[Data under study — start]

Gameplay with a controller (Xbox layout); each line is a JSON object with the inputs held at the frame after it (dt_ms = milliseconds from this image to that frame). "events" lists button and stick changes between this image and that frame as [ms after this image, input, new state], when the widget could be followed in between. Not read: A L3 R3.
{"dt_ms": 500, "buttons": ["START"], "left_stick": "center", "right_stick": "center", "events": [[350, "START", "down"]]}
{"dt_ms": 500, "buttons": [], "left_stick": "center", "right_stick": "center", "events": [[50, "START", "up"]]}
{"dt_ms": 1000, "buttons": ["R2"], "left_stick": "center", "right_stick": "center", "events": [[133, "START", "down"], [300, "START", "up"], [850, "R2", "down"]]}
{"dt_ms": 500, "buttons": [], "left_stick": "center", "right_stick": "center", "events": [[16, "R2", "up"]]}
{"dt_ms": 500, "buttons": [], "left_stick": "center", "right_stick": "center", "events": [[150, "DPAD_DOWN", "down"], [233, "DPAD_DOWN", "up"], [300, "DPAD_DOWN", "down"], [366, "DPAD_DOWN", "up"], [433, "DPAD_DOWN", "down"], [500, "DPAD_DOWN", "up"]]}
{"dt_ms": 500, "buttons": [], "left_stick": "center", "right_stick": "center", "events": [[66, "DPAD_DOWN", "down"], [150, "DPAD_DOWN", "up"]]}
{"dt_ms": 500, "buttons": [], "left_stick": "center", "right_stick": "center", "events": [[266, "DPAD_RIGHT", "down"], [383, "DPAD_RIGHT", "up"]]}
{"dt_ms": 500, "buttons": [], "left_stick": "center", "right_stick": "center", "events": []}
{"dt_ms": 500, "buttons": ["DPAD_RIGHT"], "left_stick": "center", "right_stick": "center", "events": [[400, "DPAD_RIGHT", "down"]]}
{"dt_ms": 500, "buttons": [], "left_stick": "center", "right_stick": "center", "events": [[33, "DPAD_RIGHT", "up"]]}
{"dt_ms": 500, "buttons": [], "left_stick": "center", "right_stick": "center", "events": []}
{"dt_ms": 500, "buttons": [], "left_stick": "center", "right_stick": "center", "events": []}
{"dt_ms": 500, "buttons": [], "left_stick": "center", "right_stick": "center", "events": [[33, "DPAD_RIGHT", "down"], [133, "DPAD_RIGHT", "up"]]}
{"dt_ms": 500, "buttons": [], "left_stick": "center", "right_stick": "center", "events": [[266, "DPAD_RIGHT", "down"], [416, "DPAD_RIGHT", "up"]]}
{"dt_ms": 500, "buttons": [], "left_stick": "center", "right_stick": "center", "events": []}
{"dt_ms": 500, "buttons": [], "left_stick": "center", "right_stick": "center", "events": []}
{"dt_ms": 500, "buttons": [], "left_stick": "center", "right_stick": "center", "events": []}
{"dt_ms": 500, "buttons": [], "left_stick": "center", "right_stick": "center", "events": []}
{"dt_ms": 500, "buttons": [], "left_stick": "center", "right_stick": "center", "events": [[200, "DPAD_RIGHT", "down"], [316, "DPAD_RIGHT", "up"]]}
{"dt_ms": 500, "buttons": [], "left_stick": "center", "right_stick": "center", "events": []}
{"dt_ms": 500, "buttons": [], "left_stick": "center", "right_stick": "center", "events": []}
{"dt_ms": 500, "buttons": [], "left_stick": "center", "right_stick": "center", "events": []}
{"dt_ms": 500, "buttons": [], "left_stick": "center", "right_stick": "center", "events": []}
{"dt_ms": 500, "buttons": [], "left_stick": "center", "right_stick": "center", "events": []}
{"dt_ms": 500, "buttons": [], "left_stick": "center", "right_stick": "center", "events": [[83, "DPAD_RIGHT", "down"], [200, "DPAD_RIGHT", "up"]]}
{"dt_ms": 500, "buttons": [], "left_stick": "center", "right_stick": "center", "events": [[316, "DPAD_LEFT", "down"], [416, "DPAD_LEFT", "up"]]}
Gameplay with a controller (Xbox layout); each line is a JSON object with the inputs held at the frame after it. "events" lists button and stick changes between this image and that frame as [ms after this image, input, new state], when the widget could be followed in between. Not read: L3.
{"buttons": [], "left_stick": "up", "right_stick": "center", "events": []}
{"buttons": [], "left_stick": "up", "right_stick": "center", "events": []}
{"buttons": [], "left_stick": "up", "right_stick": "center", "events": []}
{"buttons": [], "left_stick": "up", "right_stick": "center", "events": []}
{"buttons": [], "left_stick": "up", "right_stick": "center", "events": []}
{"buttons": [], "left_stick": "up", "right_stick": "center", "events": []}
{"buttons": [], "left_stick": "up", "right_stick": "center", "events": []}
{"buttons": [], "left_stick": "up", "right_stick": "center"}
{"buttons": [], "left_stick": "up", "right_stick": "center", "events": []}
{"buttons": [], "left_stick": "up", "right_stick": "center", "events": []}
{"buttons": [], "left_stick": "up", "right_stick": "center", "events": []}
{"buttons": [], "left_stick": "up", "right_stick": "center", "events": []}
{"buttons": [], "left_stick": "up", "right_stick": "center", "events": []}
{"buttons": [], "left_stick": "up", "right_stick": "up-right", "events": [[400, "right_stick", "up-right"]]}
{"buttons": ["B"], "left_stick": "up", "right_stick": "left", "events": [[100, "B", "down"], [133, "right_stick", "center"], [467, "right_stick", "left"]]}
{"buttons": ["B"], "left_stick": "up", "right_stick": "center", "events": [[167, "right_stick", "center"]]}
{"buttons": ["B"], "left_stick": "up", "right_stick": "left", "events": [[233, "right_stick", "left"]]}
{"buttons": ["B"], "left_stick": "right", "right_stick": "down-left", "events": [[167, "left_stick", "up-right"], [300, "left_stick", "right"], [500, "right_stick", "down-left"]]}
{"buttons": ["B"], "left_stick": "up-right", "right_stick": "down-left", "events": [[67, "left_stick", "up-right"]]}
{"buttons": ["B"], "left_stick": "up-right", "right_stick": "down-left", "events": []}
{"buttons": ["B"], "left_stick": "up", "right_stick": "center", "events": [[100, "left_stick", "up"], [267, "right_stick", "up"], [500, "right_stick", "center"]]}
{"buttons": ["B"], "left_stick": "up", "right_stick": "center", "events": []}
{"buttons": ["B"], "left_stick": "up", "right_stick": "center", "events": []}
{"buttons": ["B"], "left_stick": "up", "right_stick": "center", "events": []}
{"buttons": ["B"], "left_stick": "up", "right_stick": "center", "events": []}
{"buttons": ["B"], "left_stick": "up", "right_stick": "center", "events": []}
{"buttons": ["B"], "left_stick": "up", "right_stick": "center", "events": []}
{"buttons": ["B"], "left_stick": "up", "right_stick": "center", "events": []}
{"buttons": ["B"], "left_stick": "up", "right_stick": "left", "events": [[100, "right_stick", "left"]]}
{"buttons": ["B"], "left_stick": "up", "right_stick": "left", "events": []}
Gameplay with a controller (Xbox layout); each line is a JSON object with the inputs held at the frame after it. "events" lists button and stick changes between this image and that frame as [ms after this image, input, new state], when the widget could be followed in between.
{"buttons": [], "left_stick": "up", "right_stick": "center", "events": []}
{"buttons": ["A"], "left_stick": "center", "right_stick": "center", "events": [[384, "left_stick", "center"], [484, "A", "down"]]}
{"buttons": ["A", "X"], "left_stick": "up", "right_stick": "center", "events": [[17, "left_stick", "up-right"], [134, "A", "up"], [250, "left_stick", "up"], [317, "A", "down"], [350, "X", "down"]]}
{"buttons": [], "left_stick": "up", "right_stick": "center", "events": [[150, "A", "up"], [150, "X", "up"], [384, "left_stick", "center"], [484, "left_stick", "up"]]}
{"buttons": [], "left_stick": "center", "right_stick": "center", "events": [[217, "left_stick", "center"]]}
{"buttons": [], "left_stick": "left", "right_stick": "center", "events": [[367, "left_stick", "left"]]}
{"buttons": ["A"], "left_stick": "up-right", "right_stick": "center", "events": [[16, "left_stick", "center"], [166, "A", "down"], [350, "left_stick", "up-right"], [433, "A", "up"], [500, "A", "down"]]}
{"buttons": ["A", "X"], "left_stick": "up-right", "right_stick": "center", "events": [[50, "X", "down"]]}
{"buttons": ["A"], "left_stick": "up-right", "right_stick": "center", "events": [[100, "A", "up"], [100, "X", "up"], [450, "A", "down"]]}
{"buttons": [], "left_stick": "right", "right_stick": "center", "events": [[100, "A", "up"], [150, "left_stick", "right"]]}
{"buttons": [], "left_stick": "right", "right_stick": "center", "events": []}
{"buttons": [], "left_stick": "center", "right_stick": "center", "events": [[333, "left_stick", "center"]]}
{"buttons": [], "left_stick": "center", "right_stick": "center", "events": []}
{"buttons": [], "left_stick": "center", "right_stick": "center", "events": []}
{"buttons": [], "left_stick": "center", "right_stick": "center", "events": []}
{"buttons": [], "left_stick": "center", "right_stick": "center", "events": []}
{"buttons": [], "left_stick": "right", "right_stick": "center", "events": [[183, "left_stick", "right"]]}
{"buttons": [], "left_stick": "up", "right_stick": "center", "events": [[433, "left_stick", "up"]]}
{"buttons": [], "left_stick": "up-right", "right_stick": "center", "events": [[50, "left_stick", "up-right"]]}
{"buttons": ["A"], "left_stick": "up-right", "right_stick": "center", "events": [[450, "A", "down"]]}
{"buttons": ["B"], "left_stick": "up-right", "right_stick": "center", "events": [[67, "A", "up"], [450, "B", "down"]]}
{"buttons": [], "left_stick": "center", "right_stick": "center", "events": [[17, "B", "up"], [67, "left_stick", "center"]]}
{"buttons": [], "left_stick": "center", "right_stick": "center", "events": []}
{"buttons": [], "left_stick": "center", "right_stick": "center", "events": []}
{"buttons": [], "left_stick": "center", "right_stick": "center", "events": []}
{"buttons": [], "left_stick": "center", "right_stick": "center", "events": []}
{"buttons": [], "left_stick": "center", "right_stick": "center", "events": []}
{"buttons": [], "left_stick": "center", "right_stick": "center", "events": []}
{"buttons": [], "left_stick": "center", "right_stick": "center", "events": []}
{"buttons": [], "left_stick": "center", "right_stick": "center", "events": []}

[Data under study — finish]

Write out every line of the preceding listing that contains "JSON".

Gameplay with a controller (Xbox layout); each line is a JSON object with the inputs held at the frame after it (dt_ms = milliseconds from this image to that frame). "events" lists button and stick changes between this image and that frame as [ms after this image, input, new state], when the widget could be followed in between. Not read: A L3 R3.
Gameplay with a controller (Xbox layout); each line is a JSON object with the inputs held at the frame after it. "events" lists button and stick changes between this image and that frame as [ms after this image, input, new state], when the widget could be followed in between. Not read: L3.
Gameplay with a controller (Xbox layout); each line is a JSON object with the inputs held at the frame after it. "events" lists button and stick changes between this image and that frame as [ms after this image, input, new state], when the widget could be followed in between.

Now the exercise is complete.